“王!”
“王!”
“王!”
大风起兮云飞扬,威加海内兮归故乡!
狼居胥山巅,霞光破晓,紫气东来。
三千铁血将士单膝跪地,仰望山巅放声高呼,气势震天!
山巅之上,唐天策一身戎装面向东方负手而立犹如睥睨众生的君王。
“师父,五年之期已到!”
“这五年来,弟子一直都枕戈待旦,不敢忘记师父的遗嘱,扫平四夷,大破匈奴百万铁骑,自此西北安定。”
“而我,也该回去了。”
语毕,唐天策从脖颈间取出那青龙玉佩攥与掌心,朝着那块墓碑重重磕了三个响头。
这墓碑下葬着的,正是唐天策的师父北玄仙尊!
五年前,唐天策惨遭歹人陷害。
那一晚,正是天策公司上市前夕,唐天策喝的酩酊大醉,迷迷糊糊间被人从山崖丢下。
本以为就这样做个糊涂鬼死去,但天无绝人之路。
……
唐天策知道现在翟欣欣已是身价十几亿,翟家更是一跃成为济州新晋权贵。
自己丈母娘家混的风生水起,自己父亲卧病在床,母亲不仅毁容了,精神状态也极不稳定。
坠崖后的五年,到底都发生了什么。
“唉…………”
“别提了天策,自从你失踪后翟欣欣就像变了个人似得……
唐明国一五一十的把事情讲了一遍。
原来,自唐天策坠崖后翟欣欣便迫不及待的给自己办理死亡证明,从而以法定第一继承人的身份继承了自己全部财产。

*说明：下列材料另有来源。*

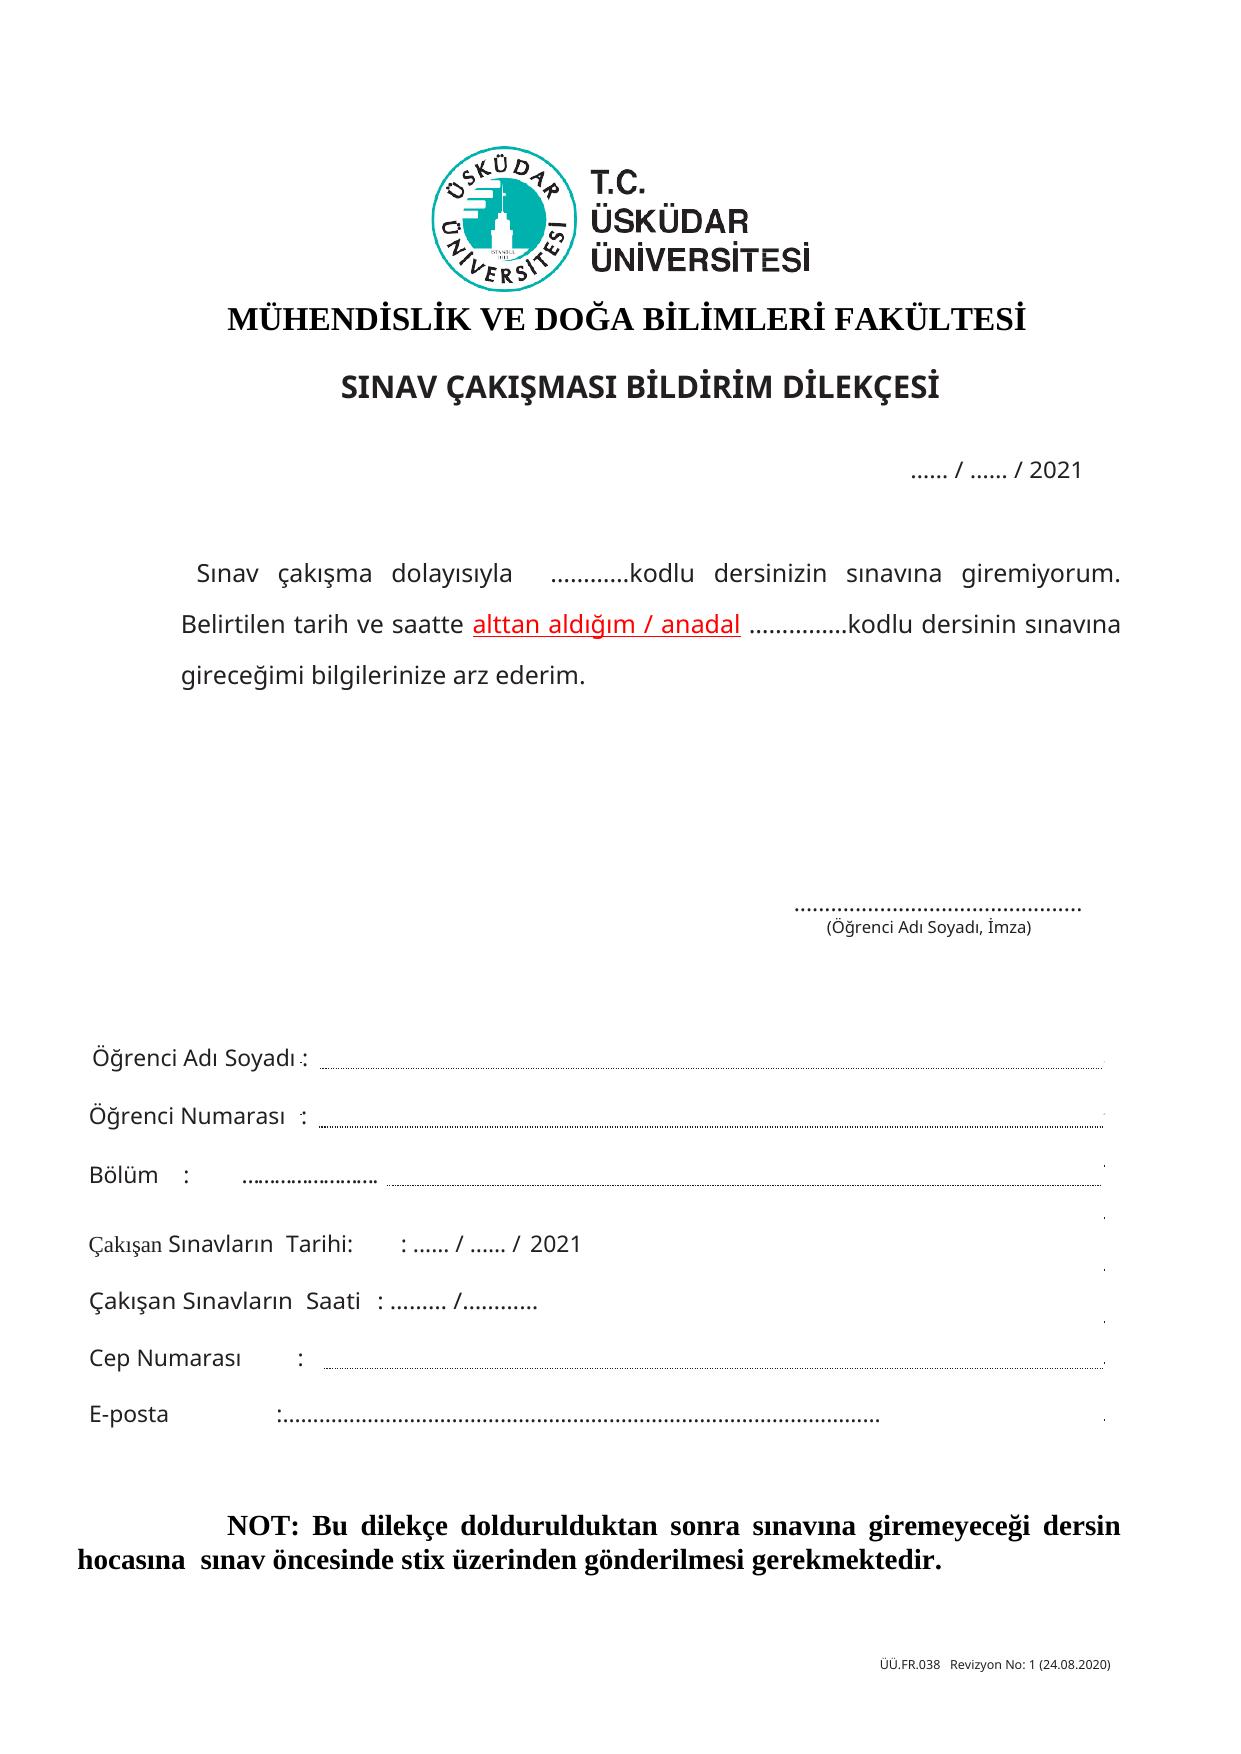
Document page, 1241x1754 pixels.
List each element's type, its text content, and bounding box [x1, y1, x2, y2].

picture [636, 203, 678, 233]
picture [592, 242, 611, 272]
text SINAV ÇAKIŞMASI BİLDİRİM DİLEKÇESİ [341, 365, 1122, 408]
text ÜÜ.FR.038 Revizyon No: 1 (24.08.2020) [77, 1656, 1111, 1673]
picture [431, 146, 577, 292]
picture [614, 208, 634, 233]
picture [588, 169, 637, 196]
text Çakışan Sınavların Tarihi: : ...… / ...… / 2021 [77, 1228, 1042, 1259]
text …… / …… / 2021 [77, 454, 1084, 486]
text Cep Numarası : [77, 1342, 1122, 1373]
subtitle Sınav çakışma dolayısıyla …………kodlu dersinizin sınavına giremiyorum. Belirtilen tarih ve saatte alttan aldığım / anadal ……………kodlu dersinin sınavına gireceğimi bilgilerinize arz ederim. [181, 556, 1122, 692]
text ............................................... [77, 887, 1082, 918]
text (Öğrenci Adı Soyadı, İmza) [77, 918, 1031, 938]
text Çakışan Sınavların Saati : ……… /………… [88, 1287, 1122, 1315]
picture [592, 203, 611, 233]
text MÜHENDİSLİK VE DOĞA BİLİMLERİ FAKÜLTESİ [77, 299, 1122, 337]
picture [615, 248, 634, 271]
text Öğrenci Adı Soyadı : Öğrenci Numarası : Bölüm : ……………………. [88, 1041, 1042, 1190]
picture [682, 209, 748, 233]
picture [731, 241, 801, 274]
text NOT: Bu dilekçe doldurulduktan sonra sınavına giremeyeceği dersin hocasına sınav öncesinde stix üzerinden gönderilmesi gerekmektedir. [77, 1508, 1122, 1576]
text E-posta :……………………………………………………………………………………… [77, 1398, 1122, 1429]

但翟欣欣这毒妇还不满足,竟勾搭上了济州吕家的大少爷吕茂财。
有了吕家在背后撑腰,翟欣欣做的更加肆无忌惮,不仅将爸妈赶了出去,还串联起来栽桩陷害爸出卖公司利益。
最后收走的股权不说,还让二老背上巨额外债。
爸为了还债不得已去吕家煤矿挖煤,染上了尘肺病!
唐明国越说越气愤,眼眶通红,声音发涩:“你妈气不过想上访讨个说法,但翟欣欣那毒妇得知此事后竟买凶向你妈泼硫酸!”
“先后经历了那么多的刺激,你妈从那以后就……”
说到最后,唐明国这个汉子竟是双手掩面失声痛哭起来。
听完父亲讲述的这一切,唐天策气得双拳紧攥,不算锋利的指甲刺入肉中都仿若未觉。
……
济州,京杭假日酒店。
在三楼豪华的宴会厅中,此刻正灯火通明。
众多翟家族人们正聚在这觥筹交错,品尝着山珍海味,脸上满是幸福,喜悦的笑容。
翟家三房房头翟万成笑着摇晃着酒杯:“我翟家崛起还要从唐天策五年前被丢下山崖说起啊。”
“年前我们翟家过的是什么日子啊?”
“走到哪别人都说,哦,你是姓唐的的某某某吧?”
“但现在,别人只会称赞我们翟家,仰视我们翟家。”
“反倒是,那个姓唐的早不知死在哪个山沟沟里,尸身早被野狗啃食干净了。”
“曾经如日中天的唐家,如今一个废了,一个疯了在贫民窟中苟延残喘,岂不快哉!”
说到激动处,翟万成更是朝着坐在首位那位戴着无框眼镜,气质冷艳的女子遥遥举杯。
她就是翟氏集团董事长,翟家的当家人翟欣欣!
五年前,翟欣欣以唐天策妻子,第一继承人的身份顺利窃取天策公司从而翟家从一个名不见经传的小家族一跃成为济州新晋贵族。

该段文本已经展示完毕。